Il Donatore
Immagina di essere una storia che aspetta di essere aperta. All'interno delle mie pagine, c'è un mondo silenzioso e ordinato. È un luogo sicuro dove tutto è uguale per tutti. Non ci sono colline, né colori vivaci, né sentimenti forti. Le case sono tutte uguali, le famiglie sono assegnate e le regole sono molto chiare. In questo mondo vive un ragazzo di nome Jonas. Lui sente che manca qualcosa, un calore, un brivido, un colore che non riesce a nominare. Tutti intorno a lui sembrano contenti della loro vita prevedibile, ma Jonas guarda il mondo e si chiede se ci sia di più. Questa sensazione di mistero cresce dentro di lui, e anche dentro di me, perché la sua storia è la mia. Io sono un libro. Il mio nome è Il Donatore.
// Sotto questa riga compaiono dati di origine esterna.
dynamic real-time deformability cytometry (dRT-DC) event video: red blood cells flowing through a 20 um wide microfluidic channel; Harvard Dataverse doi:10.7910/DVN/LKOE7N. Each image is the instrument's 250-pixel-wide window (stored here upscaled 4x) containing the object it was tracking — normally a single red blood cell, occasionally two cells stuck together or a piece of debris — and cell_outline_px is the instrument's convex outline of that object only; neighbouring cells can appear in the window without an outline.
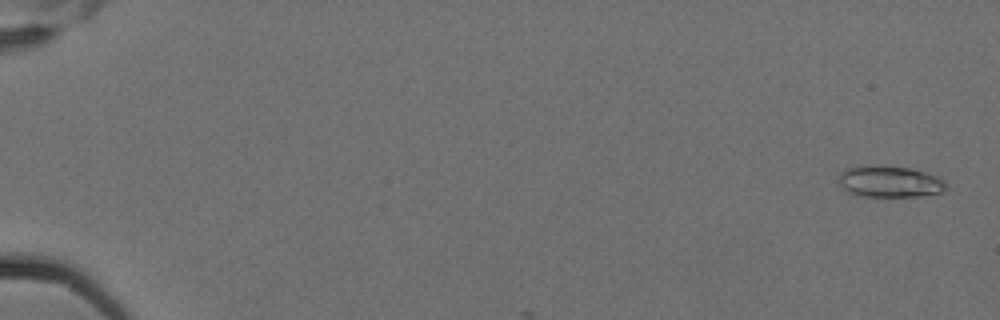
{"species": "Egyptian fruit bat (a non-hibernating species)", "species_latin": "Rousettus aegyptiacus", "temperature_condition": "cold", "stored_images_in_passage": 3, "camera_frame_rate_fps": 3000, "um_per_image_px": 0.085, "animal": {"sex": "female"}, "frame": {"image": 1, "passage_image": 1, "time_ms": 0.0, "image_size_px": [1000, 320], "cell_outline_px": [[944, 188], [940, 192], [924, 196], [864, 196], [848, 192], [840, 184], [840, 172], [848, 168], [908, 168], [924, 172], [936, 176], [944, 180]], "centroid_in_image_um": [75.66, 15.48], "position_along_channel_um": 9.3, "area_um2": 18.5}}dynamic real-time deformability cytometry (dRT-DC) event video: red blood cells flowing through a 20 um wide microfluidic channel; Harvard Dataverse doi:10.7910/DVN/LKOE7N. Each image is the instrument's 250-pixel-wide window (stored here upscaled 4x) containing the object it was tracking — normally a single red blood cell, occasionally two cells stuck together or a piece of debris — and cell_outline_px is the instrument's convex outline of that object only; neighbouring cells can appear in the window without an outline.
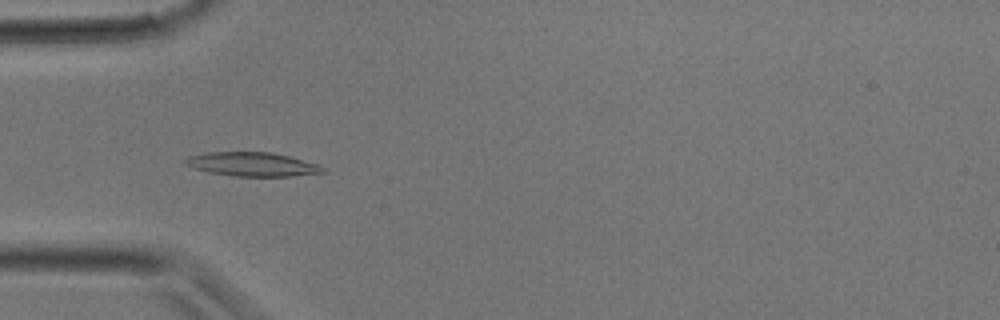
{"species": "common noctule bat (a hibernating species)", "species_latin": "Nyctalus noctula", "temperature_condition": "room temperature", "stored_images_in_passage": 30, "camera_frame_rate_fps": 3000, "um_per_image_px": 0.085, "animal": {"sex": "male", "body_mass_g": 17.9}, "frame": {"image": 1, "passage_image": 9, "time_ms": 2.667, "image_size_px": [1000, 320], "cell_outline_px": [[324, 172], [292, 176], [236, 176], [208, 172], [184, 164], [180, 160], [188, 156], [204, 152], [272, 152], [320, 164], [324, 168]], "centroid_in_image_um": [21.4, 13.95], "position_along_channel_um": 63.6, "area_um2": 19.25}}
Sono stato creato da una scrittrice premurosa di nome Lois Lowry. Lei ha immaginato il mio mondo e mi ha dato vita con le sue parole. Sono stato condiviso per la prima volta con il mondo il 26 aprile 1993. Lois voleva porre grandi domande. Come sarebbe un mondo senza dolore? E cosa perderemmo per averlo? Ha usato la mia storia per esplorare queste idee. All'interno delle mie pagine, Jonas viene scelto per un lavoro molto speciale e unico: il Ricevitore di Memoria. Incontra un vecchio saggio, il Donatore, che ha il compito di custodire tutti i ricordi del passato del mondo intero. Uno per uno, il Donatore inizia a condividere questi ricordi con Jonas. All'inizio sono meravigliosi. Jonas scopre il colore rosso di una slitta, il calore del sole sulla pelle, la gioia di una festa di compleanno e la sensazione della neve che cade. Ma poi arrivano i ricordi difficili. Il Donatore deve anche condividere il dolore della fame, la tristezza della perdita e la paura della guerra. Questi sono i sentimenti da cui la sua comunità è stata protetta, e ora Jonas deve portarli tutti da solo.
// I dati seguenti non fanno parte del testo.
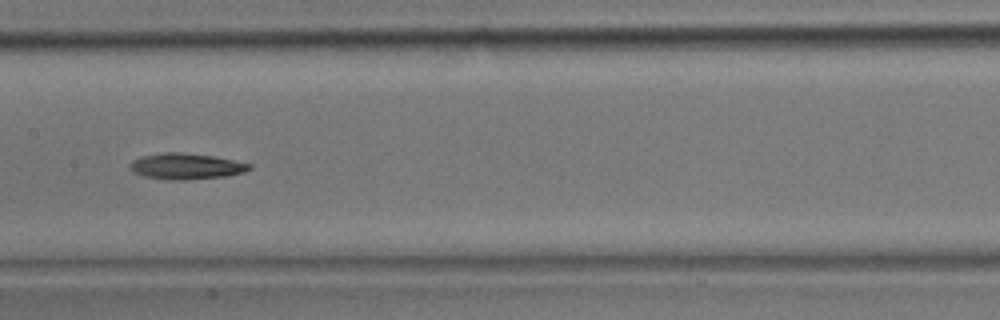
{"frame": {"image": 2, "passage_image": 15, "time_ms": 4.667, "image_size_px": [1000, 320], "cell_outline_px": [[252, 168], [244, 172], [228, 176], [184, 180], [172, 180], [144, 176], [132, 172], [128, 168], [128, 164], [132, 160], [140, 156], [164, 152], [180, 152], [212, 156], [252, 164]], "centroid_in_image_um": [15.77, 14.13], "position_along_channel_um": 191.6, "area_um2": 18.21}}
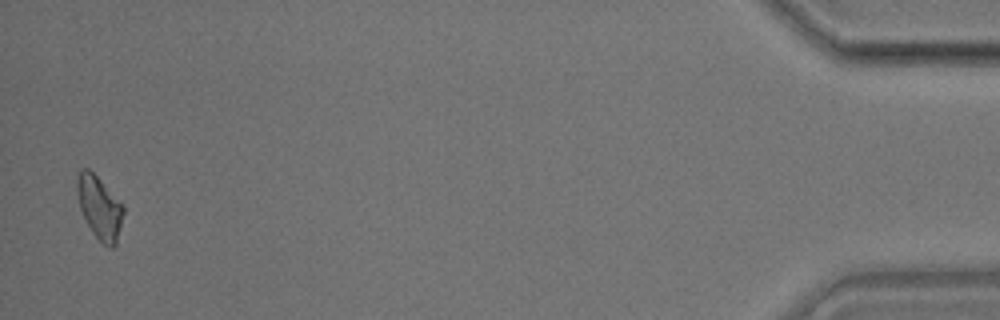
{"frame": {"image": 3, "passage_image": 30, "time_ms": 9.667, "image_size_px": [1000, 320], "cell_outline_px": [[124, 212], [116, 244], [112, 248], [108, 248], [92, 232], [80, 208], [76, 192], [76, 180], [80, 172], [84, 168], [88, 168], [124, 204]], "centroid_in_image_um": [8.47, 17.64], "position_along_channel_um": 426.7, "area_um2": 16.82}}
Ricevere questi ricordi cambia tutto per Jonas. Capisce che, per evitare il dolore, la sua gente ha rinunciato anche alla vera gioia, all'amore e alla libertà di scelta. Prende una decisione difficile ma coraggiosa. Decide che tutti meritano di sentire le cose pienamente, anche se a volte è difficile. Fugge dalla sua comunità, portando con sé un bambino di nome Gabriel, per condividere i ricordi con tutti e riportare i colori nel loro mondo. Il suo viaggio è pericoloso, ma è spinto dalla speranza di un futuro migliore. La mia storia ha fatto pensare e parlare le persone. Nel 1994, mi è stato conferito un premio speciale chiamato Medaglia Newbery per le idee importanti che contengo. Ho trovato la mia strada nelle aule e nelle biblioteche, dove lettori proprio come te hanno iniziato a interrogarsi sul mondo dentro le mie pagine e sul mondo fuori dalle loro finestre. Sono diventato un libro che incoraggia le persone a parlare di scelte, emozioni e di cosa significhi essere veramente umani.
Sono più di semplice carta e inchiostro; sono una casa per grandi idee. Ricordo a tutti che i nostri ricordi, i nostri sentimenti e le nostre scelte sono ciò che rende la vita colorata e bella. Anche i momenti tristi hanno un valore, perché ci insegnano e ci aiutano a comprendere la felicità. Sono una storia che ti chiede di meravigliarti: quali ricordi custodirai? Quali colori vedi nel tuo mondo? Spero di vivere non solo su uno scaffale, ma nelle domande che poni e nei sentimenti che tieni cari. Perché la storia di Jonas è un promemoria che ogni persona ha il potere di portare più colore nel mondo.